We can visualize how different individual runs are from the mean with a dot plot. We use searches for "commit suicide" as an example. Each vertical line is a (randomly sampled) date. The black line is the mean for all runs, and the colored dots represent a different run.

set.seed(1234)
df <- full_data_list[[1]]
long_df <- melt(df %>% filter(complete.cases(.)) %>% sample_n(60), id = "timestamp", value.name = "searches", variable.name = "run")
long_df$run <- gsub("run", "", long_df$run)
long_df$timestamp <- ymd(long_df$timestamp)
long_df <- long_df %>% arrange(timestamp)
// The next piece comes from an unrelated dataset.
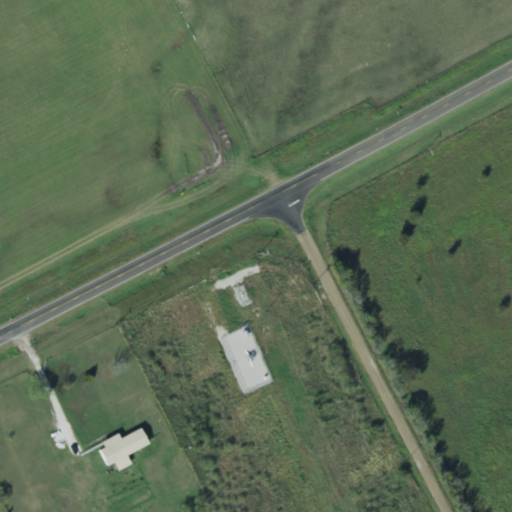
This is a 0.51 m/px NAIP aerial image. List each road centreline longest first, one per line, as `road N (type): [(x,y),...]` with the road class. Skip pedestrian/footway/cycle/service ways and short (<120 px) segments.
road 1 (secondary): [(0,340),(278,202),(511,72)]
road 2 (residential): [(440,511),(278,202)]
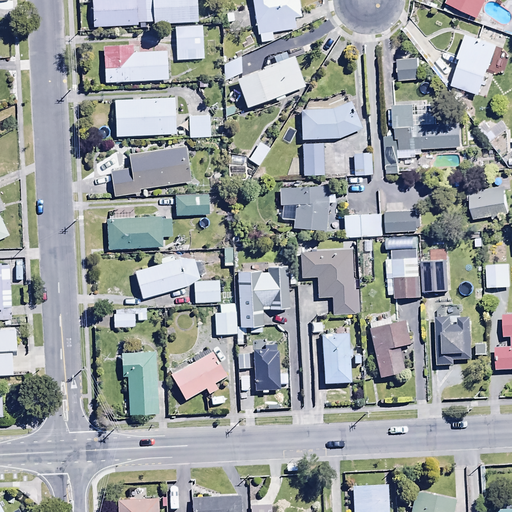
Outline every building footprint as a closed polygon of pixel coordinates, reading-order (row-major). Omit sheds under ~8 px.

grouped_df <- long_df %>% group_by(timestamp) %>% summarise(meansearches = mean(searches, na.rm = T)) %>% ungroup()

p <- ggplot(long_df)
p <- p + geom_vline(aes(xintercept = timestamp), linetype = "dotted")
p <- p + geom_point(aes(x = timestamp, y = searches, col = run))
s1 <- seq.Date(min(ymd(long_df$timestamp)), max(ymd(long_df$timestamp)) + 28, by = "1 month")
p <- p + scale_x_date(
    lim = c(min(s1), max(s1)),
    breaks = s1,
    labels = function(x) format(x, format = "%b %Y")
  )
p <- p + geom_line(data = grouped_df, aes(x=timestamp, y = meansearches))
p <- p + theme_classic()
p <- p + theme(axis.text.x = element_text(angle = 55, hjust = 1))
p <- p + labs(
  x = "Date",
  y = "Query Fraction for 'Commit Suicide'",
  col = "API Run"
)

ggsave("./output/commitsuicide_dotplot.png", p, width = 10, height = 4)

commitsuicide-dotplot

In summary, when you request the search volume for a given term on a given date from the Google Trends API, you need to know that this data is sampled. From this basic test, it seems that the data Google returns is, in itself, highly variable -- even when you request the same data for the same terms within just a few seconds of each other. Standard statistical analyses that assume each data point is its true value (rather than a value with randomness of its own) will underestimate standard errors.